_EXERCISE INPUT_
□ □ □ □ □ □ □

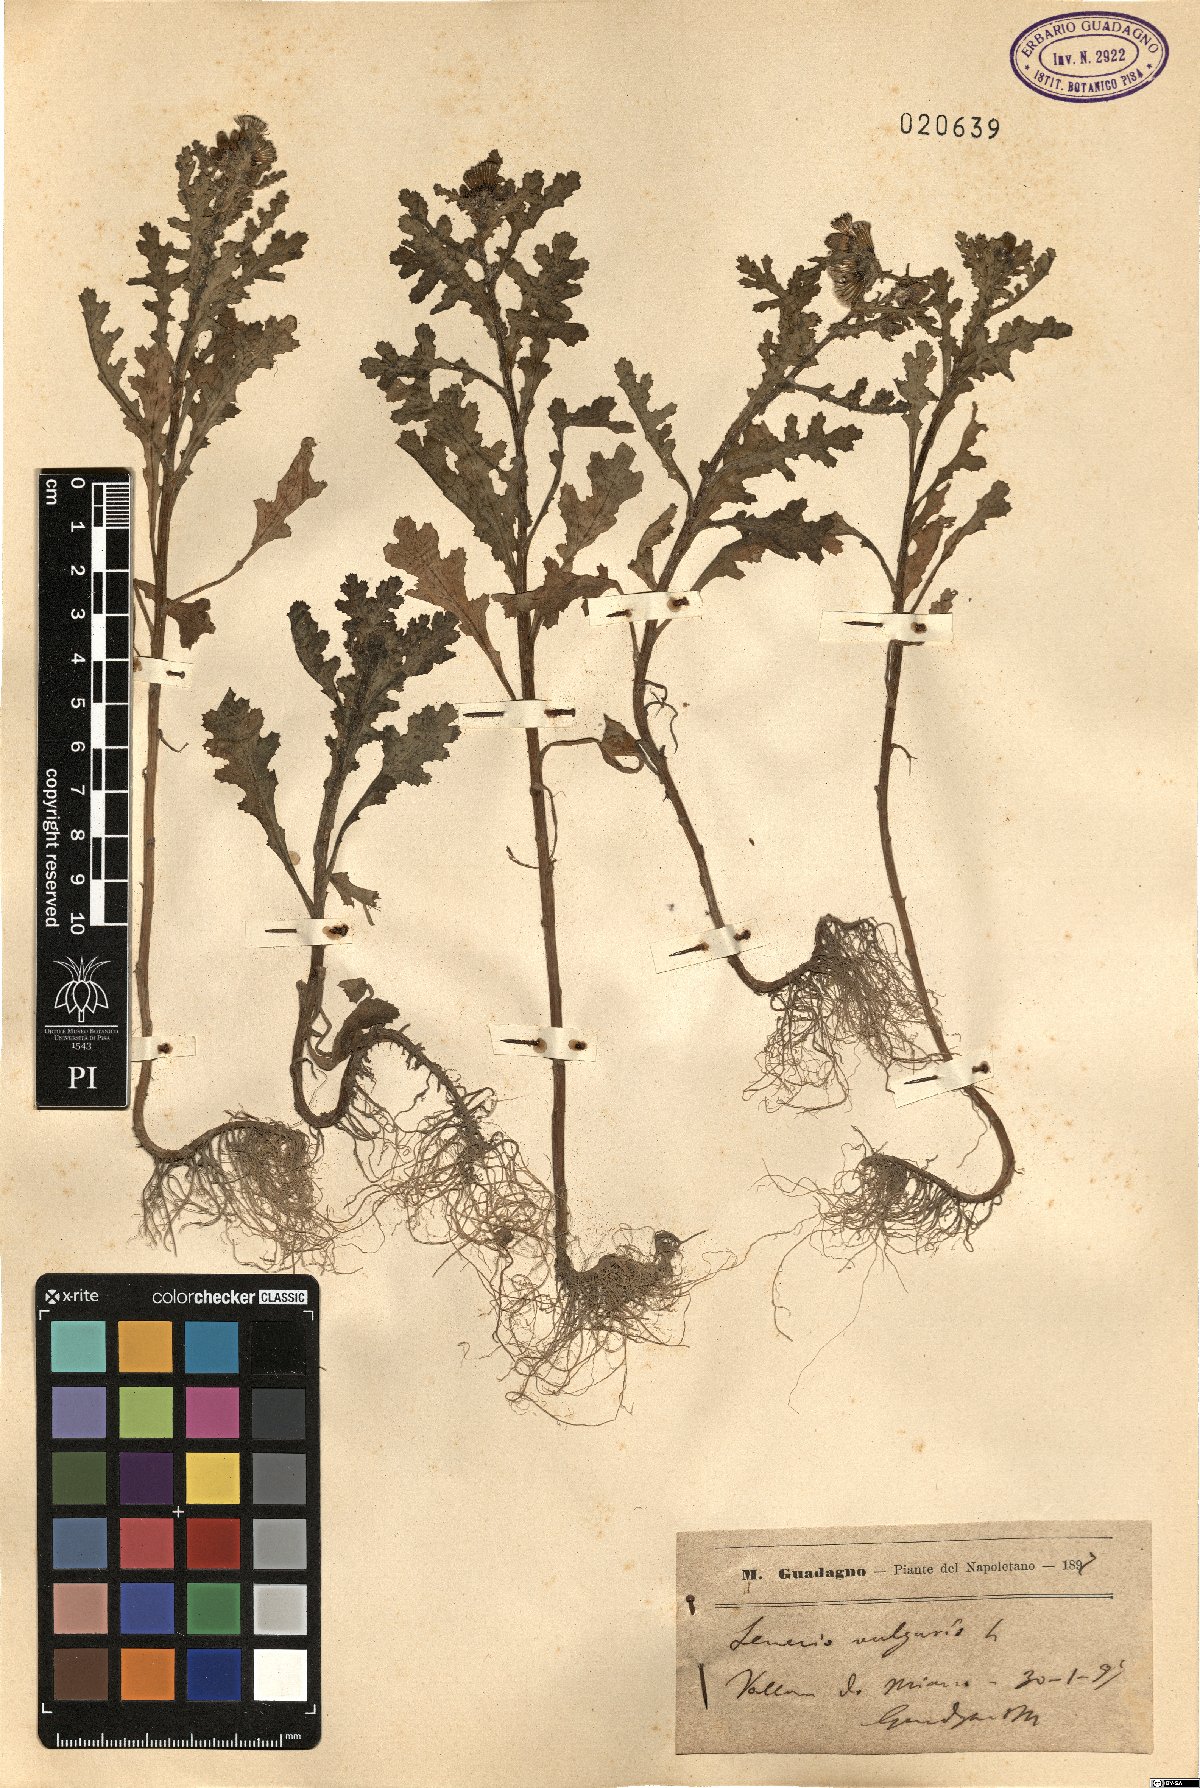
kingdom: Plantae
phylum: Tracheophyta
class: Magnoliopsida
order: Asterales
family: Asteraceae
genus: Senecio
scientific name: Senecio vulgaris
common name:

□ □ □ □ □ □ □

_EXERCISE PROMPT_
Reproduce every line of the records above word for word, leaving out the pictures.

_SOLVED EXERCISE_
kingdom: Plantae
phylum: Tracheophyta
class: Magnoliopsida
order: Asterales
family: Asteraceae
genus: Senecio
scientific name: Senecio vulgaris
common name:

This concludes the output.